Source | SS df MS Number of obs = 1028 ---------+------------------------------ F( 1, 1026) = 203.57 Model | 32312938.7 1 32312938.7 Prob > F = 0.0000 Residual | 162857898 1026 158730.895 R-squared = 0.1656 ---------+------------------------------ Adj R-squared = 0.1647 Total | 195170837 1027 190039.764 Root MSE = 398.41 ------------------------------------------------------------------------------ mxtrent | Coef. Std. Err. t P>|t| [95% Conf. Interval] ---------+-------------------------------------------------------------------- totminc | .0384581 .0026954 14.268 0.000 .0331689 .0437474 _cons | 167.3393 13.43667 12.454 0.000 140.9728 193.7058 ------------------------------------------------------------------------------
The results in the upper right corner can be informative with respect to this regression. "Number of obs" means number of observations (also called n). In this case we have 1028 households that met our requirement for this analysis (cases with missing data are automatically excluded). "F" stands for F distribution and it used test the overall statistical significance of the regression. (1, 1026) stands for the degrees of freedom in the numerator and the denominator. "Prob > F" shows the probability that your regression is statistically insignificant. The fact that our regression here has Prob > F = 0.000 means that it is almost certain that our "best-fit" line explains something about the relationship between total monthly household income and total monthly household expenditure. As mentioned before, "R-squared" is a measure of how much of the variance around Y does X account for. Because the lowest possible R-squared is 0.0 and the highest is 1.0, our R-squared of 0.1656 means that we are explaining just over 16% of the variance in total monthly household expenditures by using total monthly household income. "Adj R-squared" is just the R-squared adjusted by the degrees of freedom. "Root MSE" is the square root of the mean squared error. It is an unbiased, independent estimate of the standard deviation.

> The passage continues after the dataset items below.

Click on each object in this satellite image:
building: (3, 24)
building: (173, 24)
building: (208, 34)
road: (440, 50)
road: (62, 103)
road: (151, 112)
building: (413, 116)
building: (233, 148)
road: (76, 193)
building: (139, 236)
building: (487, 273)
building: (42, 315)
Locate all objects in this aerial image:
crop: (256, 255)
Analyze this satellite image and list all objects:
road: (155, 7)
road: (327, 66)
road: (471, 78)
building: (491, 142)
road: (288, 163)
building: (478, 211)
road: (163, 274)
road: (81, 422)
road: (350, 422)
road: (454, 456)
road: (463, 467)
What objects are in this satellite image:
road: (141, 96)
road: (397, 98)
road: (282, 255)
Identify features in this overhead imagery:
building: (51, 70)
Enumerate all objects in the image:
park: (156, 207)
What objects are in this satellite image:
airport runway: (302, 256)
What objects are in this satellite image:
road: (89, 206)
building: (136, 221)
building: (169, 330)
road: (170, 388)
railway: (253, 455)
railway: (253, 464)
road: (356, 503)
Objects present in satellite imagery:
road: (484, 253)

"Std. Err." is the sample's standard deviation (also known as Standard Error). "t" is the value on the t distribution associated with our coefficients. This value tells us, with a certain level of confidence, that our results are not due to chance alone. For samples larger than 30, a t value larger than 1.96 implies that our coefficient is significantly different from zero. "P > |T|" is the probability that our statistic is greater than the critical value of 1.96. For both cases (totminc and _cons), the probability that these coefficients are not different from the null hypothesis of zero, is basically none. [95% Conf. Interval] stands for a 95% confidence interval. Or that with 95% confidence, the true slope or our regression line lies between .0331689 and .0437474.